LESSONS IN APPLIED LOGIC: Confirmation Bias in Action Infringes on Man’s Civil Rights

Have you ever heard the saying, “If all you have is a hammer, everything looks like a nail?”  The meaning behind this saying is at the heart of a fallacy known as confirmation bias.  We should all know and understand this fallacy because it leads to many injustices.  This story is just one example:

Man Gives 75 Cents to a Homeless Man. Minutes Later, He Was in Handcuffs in the Back of a Police Cruiser

The citizen in this story had his rights violated – period.  There was no reasonable assumption to warrant the officer’s actions in this case.

Now, I understand that the nature of their job tends to make cops suspicious of everyone who doesn’t wear a badge.  I know because I have been close with law enforcement my whole life.  I have a nationally famous law enforcement officer in my Sunday school class.  So, please, do not try to attack me for abusing law enforcement.  This is not what I am doing.  But the hazards of their job do not excuse police officers when they abuse their authority.  Think about what would happen if our soldiers viewed everyone who was not wearing a U.S. military uniform as an insurgent and acted accordingly.  Well, sadly, this is exactly what has been happening in this country where our law enforcement community is concerned, and I suspect incidents like the one in this story are on the rise.

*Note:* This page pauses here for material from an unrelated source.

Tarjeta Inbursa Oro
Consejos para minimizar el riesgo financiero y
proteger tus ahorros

Now, in this story, the officer just ‘assumed’ there was criminal activity going on and acted on this assumption.  But there was no reasonable cause to do so.  The Left likes to attack law enforcement for profiling.  In some cases, profiling is a legitimate tool.  Until just recently, nearly every terrorist was of Middle Eastern ethnicity, so stopping and searching a white grandmother while letting three Arab men pas through the terminal at the airport without a second look represents a form of willful insanity.  But the Left has a legitimate point when it comes to cases like the one in this story.

Just because an apparent homeless man passed something through the window of a car driven by a white male, it does not mean there was any criminal activity involved.  What is actually more reasonable to assume: that the homeless man is actually being trusted by some pusher to sell his drugs and not use them or keep the money for himself, or that a homeless man was panhandling?  Now, a law enforcement officer may claim the reasonable assumption is criminal activity, but I doubt he would jump out of his car and arrest the homeless guy when he approaches the officer’s car while the officer is off duty – because the officer knows the homeless guy is most likely looking for money.  But, while on duty, the officer has a hammer, so everything looks like a nail.

This is how we ‘find’ so many cases of supposed racism, as well.  People see a stereotype of a certain culture in the movies, on the news and in the papers for so long, when they are finally confronted with a situation that appears to them to be an example of this stereotype, they naturally assume this is what it is.  But, in reality, most times, it is just the clash of different sub cultures within our society.  Yet, we assume because we have been conditioned to assume.  This is why we should learn basic logic.  If we want to think we are different from the animals because we can reason, but we live by instinct instead of applying that reason, then we are fooling ourselves.  But it’s like everything else in life: before we can apply reason, we have to learn the rules.  However, once you learn those rules, and you understand how to apply them, it becomes much, much more difficult to fool or deceive you – which is the primary reason our schools do not teach our children the basics of logic and right reasoning.  The powers that be do not want this nation to know how to think for itself because that would make it much harder – if not impossible – to make them dependent on the government.

[NOTE: confirmation bias – as we see it in the real world – is closely related to the fallacies of hasty conclusion and hasty generalization.]